Lisa Fonssagrives, par Frances McLaughlin-Gill.

Lisa Fonssagrives, par Frances McLaughlin-Gill.

À la colère froide de Vitriol d’œillet, De profundis oppose une majesté cléricale. D'une couleur à l'élégance épiscopale, les flacons aux reflets violacés, ordonnancés avec rigueur, stylisent des évêques au pied du maître-autel.

Le silence des Salons du Palais-Royal, que quelques murmures imperceptibles violent, achève cette impression de religiosité aristocratique. Et dans une eucharistie parfumée, les prêtresses lutensiennes imprègnent une touche à sentir. Les premières impressions sont une douceur calme, presque léthargique; c'est l'instant du recueillement. Le légèreté surprenante d'un chrysanthème, corseté d'un encens, interrompt cette suspension du temps.

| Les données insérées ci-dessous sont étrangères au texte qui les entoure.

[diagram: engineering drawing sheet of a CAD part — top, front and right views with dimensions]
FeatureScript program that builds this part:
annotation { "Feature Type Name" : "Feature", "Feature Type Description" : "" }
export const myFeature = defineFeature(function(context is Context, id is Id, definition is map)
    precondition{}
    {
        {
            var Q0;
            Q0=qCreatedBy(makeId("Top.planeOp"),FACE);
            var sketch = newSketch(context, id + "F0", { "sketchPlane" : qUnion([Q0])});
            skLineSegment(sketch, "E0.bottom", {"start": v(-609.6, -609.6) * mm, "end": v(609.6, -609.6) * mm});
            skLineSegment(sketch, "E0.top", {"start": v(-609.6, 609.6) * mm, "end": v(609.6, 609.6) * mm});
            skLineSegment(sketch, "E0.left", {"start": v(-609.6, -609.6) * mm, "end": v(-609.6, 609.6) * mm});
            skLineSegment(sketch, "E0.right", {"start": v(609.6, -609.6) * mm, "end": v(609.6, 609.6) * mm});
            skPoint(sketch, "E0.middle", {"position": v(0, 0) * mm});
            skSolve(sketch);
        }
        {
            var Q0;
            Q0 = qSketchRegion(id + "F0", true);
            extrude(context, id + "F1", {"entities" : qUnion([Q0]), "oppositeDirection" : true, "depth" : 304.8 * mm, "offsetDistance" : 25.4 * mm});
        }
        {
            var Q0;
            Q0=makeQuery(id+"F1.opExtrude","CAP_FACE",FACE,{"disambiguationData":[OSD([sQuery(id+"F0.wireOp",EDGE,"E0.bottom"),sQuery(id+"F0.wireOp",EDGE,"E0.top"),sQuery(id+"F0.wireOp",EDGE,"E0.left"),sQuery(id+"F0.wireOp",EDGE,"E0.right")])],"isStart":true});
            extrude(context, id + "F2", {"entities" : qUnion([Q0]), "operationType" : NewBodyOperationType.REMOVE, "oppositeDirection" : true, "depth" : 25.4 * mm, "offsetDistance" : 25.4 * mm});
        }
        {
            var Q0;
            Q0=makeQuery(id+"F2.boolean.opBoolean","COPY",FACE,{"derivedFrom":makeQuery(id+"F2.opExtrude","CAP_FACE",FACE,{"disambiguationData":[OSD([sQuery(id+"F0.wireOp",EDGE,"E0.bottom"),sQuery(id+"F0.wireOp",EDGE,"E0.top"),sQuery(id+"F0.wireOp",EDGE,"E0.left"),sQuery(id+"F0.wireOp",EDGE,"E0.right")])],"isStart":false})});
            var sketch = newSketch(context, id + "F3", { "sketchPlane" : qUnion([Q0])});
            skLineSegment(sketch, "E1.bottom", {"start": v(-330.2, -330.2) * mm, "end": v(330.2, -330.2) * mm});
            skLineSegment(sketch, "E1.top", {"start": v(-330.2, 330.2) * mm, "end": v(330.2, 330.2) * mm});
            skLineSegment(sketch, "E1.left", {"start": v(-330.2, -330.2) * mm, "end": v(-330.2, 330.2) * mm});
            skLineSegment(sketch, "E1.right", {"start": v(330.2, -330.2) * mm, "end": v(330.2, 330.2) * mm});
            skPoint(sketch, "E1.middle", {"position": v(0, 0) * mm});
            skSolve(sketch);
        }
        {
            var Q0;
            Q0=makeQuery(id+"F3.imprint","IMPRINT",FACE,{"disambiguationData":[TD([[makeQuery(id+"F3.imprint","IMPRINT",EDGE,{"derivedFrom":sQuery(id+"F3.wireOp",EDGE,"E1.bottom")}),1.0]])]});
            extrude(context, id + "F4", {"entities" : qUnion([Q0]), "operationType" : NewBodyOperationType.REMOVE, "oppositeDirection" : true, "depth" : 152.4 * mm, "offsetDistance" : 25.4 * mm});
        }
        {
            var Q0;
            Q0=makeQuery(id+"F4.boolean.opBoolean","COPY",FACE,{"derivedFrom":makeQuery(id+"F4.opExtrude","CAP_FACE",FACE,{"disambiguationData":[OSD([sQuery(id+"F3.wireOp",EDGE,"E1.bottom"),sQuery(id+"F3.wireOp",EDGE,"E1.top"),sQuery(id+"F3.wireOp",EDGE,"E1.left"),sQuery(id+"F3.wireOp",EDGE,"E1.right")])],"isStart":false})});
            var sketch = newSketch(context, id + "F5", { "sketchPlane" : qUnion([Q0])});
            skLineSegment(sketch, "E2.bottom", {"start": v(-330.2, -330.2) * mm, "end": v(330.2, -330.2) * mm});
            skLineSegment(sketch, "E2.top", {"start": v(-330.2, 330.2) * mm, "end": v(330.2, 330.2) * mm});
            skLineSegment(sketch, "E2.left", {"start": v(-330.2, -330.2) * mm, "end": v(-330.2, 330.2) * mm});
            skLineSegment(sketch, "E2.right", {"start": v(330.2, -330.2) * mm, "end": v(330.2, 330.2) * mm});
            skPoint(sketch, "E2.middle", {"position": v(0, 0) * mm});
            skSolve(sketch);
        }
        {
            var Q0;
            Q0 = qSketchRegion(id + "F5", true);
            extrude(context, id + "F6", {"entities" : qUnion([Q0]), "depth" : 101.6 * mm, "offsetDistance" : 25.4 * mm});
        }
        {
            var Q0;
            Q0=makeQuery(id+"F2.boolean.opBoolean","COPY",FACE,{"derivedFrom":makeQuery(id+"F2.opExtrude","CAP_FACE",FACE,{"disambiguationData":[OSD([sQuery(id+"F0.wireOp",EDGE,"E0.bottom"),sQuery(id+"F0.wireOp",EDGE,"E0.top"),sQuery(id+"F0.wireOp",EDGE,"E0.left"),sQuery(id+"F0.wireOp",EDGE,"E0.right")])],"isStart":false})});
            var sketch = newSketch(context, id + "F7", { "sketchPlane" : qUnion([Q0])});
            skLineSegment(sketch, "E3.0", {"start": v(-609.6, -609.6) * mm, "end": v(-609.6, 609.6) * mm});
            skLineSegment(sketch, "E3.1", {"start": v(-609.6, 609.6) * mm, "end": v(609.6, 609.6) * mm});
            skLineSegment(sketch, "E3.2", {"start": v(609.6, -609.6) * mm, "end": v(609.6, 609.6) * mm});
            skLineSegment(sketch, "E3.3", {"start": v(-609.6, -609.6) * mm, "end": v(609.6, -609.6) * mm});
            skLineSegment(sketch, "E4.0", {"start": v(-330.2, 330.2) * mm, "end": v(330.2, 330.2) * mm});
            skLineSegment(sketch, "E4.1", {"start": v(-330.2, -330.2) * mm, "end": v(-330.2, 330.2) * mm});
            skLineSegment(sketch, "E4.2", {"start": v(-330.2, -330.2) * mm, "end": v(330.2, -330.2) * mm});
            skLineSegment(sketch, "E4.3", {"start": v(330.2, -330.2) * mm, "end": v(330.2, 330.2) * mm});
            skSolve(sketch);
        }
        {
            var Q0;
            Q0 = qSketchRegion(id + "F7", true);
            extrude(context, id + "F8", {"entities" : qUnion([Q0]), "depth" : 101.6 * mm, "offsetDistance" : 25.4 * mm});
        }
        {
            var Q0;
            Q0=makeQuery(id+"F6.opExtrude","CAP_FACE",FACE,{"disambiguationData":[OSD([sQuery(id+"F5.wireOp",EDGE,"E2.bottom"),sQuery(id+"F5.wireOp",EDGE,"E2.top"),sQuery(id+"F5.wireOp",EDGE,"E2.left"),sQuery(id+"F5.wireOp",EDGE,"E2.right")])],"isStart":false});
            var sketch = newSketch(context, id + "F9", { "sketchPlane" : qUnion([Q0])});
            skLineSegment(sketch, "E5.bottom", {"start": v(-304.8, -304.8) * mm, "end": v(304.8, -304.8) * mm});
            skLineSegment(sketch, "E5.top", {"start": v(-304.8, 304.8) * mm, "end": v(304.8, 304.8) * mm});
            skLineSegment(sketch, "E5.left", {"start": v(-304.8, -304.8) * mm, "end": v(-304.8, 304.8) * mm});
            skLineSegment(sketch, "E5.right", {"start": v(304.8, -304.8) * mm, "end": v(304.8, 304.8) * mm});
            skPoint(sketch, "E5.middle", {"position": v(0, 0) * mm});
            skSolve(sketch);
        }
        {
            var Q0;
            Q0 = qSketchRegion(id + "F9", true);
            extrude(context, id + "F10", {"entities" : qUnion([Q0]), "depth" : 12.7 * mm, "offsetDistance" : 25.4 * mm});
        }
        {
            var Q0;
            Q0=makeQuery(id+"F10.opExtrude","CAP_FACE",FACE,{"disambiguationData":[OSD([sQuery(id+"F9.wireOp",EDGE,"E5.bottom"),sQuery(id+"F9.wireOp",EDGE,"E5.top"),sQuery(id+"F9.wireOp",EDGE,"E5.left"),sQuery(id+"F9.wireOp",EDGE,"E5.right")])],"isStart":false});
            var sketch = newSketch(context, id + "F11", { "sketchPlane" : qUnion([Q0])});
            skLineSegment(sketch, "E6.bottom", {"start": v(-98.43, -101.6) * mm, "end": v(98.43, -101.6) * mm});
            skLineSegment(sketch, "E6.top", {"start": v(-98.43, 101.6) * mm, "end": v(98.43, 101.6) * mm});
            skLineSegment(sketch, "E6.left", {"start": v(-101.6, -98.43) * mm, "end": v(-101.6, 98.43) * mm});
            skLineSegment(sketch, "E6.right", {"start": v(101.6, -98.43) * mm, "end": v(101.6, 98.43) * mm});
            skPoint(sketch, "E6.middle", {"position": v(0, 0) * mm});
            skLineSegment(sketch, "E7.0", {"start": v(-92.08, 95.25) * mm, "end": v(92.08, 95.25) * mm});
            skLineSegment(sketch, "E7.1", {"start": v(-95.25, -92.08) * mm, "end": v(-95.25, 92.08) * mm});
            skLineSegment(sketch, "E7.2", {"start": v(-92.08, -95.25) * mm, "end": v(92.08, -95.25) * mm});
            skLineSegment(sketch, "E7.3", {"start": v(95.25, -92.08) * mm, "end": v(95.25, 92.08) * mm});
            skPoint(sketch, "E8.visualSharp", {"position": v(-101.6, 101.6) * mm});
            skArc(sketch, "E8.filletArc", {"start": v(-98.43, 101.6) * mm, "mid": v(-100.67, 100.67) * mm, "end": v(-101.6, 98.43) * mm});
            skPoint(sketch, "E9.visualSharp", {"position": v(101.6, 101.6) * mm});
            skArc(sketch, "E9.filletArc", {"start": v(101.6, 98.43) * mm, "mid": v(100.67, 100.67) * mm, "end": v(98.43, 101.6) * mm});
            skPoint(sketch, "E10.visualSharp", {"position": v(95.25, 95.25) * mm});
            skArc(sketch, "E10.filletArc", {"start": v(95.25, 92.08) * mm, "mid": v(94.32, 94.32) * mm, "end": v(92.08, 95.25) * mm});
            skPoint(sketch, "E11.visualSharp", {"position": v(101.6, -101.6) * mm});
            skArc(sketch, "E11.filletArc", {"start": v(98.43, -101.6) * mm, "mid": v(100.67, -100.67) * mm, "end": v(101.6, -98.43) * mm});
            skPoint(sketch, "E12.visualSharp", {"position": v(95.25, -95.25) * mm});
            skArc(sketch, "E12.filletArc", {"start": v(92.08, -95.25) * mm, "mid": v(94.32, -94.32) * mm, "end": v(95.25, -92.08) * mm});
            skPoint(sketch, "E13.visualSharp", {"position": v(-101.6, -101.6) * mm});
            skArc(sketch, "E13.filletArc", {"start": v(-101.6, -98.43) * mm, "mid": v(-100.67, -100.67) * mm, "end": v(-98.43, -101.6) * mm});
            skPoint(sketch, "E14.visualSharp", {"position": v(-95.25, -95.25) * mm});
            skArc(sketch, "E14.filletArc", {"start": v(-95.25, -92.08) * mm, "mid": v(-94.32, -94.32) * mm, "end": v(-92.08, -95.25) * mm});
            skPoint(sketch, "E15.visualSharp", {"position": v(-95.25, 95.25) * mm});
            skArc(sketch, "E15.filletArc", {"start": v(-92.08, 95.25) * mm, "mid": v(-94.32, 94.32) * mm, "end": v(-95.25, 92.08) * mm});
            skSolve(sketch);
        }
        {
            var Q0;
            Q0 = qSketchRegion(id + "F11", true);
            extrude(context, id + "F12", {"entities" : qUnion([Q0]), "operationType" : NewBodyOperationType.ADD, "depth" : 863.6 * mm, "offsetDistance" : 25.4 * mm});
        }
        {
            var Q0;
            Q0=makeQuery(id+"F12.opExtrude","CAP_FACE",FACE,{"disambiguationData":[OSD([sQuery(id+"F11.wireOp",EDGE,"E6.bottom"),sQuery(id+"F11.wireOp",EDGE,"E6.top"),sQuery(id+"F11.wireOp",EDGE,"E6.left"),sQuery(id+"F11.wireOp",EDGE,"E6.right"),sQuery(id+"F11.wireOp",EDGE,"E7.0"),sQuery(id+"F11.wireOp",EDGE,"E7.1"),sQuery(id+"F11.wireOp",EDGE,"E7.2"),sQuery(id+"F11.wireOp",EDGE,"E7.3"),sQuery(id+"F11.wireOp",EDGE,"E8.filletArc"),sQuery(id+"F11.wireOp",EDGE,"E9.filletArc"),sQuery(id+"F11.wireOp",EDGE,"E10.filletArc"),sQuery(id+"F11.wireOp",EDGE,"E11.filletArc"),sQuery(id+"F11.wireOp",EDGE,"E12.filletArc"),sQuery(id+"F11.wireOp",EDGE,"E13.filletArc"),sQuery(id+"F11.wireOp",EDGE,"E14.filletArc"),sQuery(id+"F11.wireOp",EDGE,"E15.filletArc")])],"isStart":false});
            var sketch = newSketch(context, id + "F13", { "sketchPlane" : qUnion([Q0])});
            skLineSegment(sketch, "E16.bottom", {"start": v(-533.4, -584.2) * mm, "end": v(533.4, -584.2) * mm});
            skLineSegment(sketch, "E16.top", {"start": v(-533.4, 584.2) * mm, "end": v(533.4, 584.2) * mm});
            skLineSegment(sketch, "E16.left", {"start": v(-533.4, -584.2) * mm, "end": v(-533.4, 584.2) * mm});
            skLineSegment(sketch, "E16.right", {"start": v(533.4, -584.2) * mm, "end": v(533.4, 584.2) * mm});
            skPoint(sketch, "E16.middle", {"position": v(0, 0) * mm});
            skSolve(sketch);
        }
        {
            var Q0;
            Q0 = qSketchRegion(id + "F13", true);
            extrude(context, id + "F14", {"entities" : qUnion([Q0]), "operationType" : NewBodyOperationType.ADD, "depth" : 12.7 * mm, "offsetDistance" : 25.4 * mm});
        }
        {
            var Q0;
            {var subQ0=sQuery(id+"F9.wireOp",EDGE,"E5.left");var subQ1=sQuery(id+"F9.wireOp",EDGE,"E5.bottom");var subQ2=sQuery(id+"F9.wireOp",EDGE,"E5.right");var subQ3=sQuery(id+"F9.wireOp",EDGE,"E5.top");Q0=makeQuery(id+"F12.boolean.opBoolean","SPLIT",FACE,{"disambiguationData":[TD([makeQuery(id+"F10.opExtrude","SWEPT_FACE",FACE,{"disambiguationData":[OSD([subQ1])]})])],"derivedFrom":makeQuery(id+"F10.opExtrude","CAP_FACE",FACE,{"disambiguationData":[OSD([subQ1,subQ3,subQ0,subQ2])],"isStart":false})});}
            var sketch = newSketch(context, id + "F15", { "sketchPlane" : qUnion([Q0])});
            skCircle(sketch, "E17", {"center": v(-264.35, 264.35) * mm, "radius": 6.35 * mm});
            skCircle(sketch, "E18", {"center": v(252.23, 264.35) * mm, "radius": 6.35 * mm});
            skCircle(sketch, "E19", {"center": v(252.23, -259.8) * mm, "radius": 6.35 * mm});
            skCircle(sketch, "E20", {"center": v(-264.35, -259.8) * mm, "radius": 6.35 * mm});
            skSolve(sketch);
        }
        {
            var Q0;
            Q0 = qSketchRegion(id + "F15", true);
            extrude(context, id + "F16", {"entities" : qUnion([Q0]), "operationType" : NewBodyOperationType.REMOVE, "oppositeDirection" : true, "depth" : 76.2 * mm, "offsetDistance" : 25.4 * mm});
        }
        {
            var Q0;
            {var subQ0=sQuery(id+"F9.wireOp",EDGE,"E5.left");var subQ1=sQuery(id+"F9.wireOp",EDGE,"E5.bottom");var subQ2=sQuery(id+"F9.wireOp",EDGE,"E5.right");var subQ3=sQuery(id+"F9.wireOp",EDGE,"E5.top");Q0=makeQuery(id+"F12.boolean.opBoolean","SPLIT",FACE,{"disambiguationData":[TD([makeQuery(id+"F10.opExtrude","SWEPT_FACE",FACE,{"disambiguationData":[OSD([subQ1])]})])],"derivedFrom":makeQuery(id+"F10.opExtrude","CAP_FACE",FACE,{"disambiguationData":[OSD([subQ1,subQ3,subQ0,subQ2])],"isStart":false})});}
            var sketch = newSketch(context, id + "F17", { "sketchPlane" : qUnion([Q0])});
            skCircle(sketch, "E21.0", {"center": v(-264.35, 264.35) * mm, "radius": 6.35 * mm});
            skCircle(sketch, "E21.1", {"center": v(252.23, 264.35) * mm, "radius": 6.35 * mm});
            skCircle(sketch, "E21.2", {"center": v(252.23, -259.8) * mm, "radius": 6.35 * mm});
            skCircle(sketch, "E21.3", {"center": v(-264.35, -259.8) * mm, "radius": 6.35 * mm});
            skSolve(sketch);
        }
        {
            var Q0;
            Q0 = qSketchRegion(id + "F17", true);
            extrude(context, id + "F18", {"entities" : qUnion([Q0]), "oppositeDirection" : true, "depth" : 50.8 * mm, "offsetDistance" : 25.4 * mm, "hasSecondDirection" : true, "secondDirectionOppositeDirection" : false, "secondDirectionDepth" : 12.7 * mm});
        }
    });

Si Charogne, cuir puissant, entremêle lys stylisés, fumées d'encens & relents des chairs, De profundis évoque une mort décharnée; désincarnée, presque. Serge Lutens, en esthète, a épuré la mort de ses scories mortifères pour n'en conserver que la beauté sereine.

De profundis, Christopher Sheldrake, Serge Lutens, 2011.